While Chief Minister K. Chandrasekhar Rao, and other political leaders from Telangana have given a big thumbs up for the movie, it is the reaction from ordinary viewers which has driven the movie into third week of houseful shows. In more ways than one, Fidaa shows the freckle-faced spunky heroine who is willing to fight, speak her mind and win in a Telangana village landscape away from swaying coconut groves.
Different level
“The language is one of the invisible characters of the movie. Earlier films had characters like villains or comedians speak the dialect. Now the protagonist speaks and is novelty at the same time and it has been used to create the ambiance of the place. I think it was Nagesh Kukunoor’s Hyderabad Blues that was the first to use the Telangana dialect and people loved it. Now, Shekhar Kammula has taken it to a different level,” says Mamidi Harikrishna, Director of Culture, Telangana State.
For Shekhar Kammula, who is seen as a craftsman of urbane social dramas that are a lapped up by the multiplex crowd, this was different territory.

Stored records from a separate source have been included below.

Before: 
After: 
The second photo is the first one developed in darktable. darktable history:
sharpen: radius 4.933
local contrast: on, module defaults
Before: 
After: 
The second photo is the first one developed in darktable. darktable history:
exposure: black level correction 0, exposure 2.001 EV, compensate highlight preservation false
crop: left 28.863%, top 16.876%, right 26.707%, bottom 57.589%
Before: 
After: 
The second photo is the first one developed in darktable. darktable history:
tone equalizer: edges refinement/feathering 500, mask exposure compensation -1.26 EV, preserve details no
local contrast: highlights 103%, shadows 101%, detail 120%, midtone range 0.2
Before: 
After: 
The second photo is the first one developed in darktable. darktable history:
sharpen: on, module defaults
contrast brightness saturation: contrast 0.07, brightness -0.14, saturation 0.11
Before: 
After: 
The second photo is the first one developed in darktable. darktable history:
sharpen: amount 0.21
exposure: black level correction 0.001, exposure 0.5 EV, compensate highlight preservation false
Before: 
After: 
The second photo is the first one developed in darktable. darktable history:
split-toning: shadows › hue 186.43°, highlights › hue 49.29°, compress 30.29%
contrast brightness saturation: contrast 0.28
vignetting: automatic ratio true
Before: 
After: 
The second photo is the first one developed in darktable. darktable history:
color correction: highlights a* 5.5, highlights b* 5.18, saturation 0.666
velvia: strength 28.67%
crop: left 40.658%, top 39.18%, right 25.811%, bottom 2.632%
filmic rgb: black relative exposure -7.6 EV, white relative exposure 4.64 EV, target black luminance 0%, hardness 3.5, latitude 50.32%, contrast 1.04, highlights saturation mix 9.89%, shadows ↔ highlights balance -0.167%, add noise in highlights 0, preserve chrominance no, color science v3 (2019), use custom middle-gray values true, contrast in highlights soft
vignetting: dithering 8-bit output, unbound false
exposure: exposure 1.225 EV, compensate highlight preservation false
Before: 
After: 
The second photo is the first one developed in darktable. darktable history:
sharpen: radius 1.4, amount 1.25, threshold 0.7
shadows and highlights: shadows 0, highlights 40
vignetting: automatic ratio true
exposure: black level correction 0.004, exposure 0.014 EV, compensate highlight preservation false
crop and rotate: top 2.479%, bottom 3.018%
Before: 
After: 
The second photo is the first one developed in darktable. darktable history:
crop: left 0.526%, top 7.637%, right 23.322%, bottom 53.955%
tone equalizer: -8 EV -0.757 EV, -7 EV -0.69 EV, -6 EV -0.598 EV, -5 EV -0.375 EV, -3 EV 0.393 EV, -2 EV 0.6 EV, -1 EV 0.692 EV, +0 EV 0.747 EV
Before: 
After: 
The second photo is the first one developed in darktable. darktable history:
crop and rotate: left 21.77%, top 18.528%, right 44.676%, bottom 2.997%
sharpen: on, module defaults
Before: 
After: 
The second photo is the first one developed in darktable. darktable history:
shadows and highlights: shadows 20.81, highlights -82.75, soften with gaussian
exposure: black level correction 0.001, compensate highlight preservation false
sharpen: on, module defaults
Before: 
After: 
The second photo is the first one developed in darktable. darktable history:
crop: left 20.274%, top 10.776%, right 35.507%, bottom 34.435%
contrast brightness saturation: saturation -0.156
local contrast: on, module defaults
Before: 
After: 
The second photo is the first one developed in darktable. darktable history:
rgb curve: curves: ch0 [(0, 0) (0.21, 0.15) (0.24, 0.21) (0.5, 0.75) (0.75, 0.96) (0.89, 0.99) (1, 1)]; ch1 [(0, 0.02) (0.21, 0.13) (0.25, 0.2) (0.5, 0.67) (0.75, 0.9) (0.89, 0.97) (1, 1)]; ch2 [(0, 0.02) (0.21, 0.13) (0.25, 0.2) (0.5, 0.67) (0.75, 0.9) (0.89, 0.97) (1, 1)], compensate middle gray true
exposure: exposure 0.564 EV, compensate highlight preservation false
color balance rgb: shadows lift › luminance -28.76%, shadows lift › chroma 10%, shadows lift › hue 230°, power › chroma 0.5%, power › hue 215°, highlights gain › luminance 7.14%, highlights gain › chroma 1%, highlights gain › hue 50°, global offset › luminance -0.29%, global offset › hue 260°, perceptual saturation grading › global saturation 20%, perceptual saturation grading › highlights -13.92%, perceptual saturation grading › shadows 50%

“We expected the movie to do well in A centres and in Telangana region. Unexpectedly, it has surprised us by doing well even in B and C centres in Andhra as well as overseas. It is the human drama as well as the novelty of the language that has attracted the audiences,” says Dil Raju, producer of Fidaa.
General audience
The curiosity factor is not limited to academia and political circles. Recently when a senior journalist from Hyderabad visited Vijayawada, his driver sneaked off to watch Fidaa.
“The movie was showing in four cinema halls. Tickets were not available at three. He managed to get in one and he found that people loved the movie with some of the repeating the dialogues,” D. Amar told his friend about his driver and his curiosity about the response for the movie.
It is revelatory to recall that only a few decades earlier, a movie called Mondi Mogudu Penki Pellam (1980) had a scene where the husband asks his wife (who speaks the Telangana dialect) not to open her mouth. But she does and all hell breaks loose.
Now, Fidaa spells the change in the cultural air.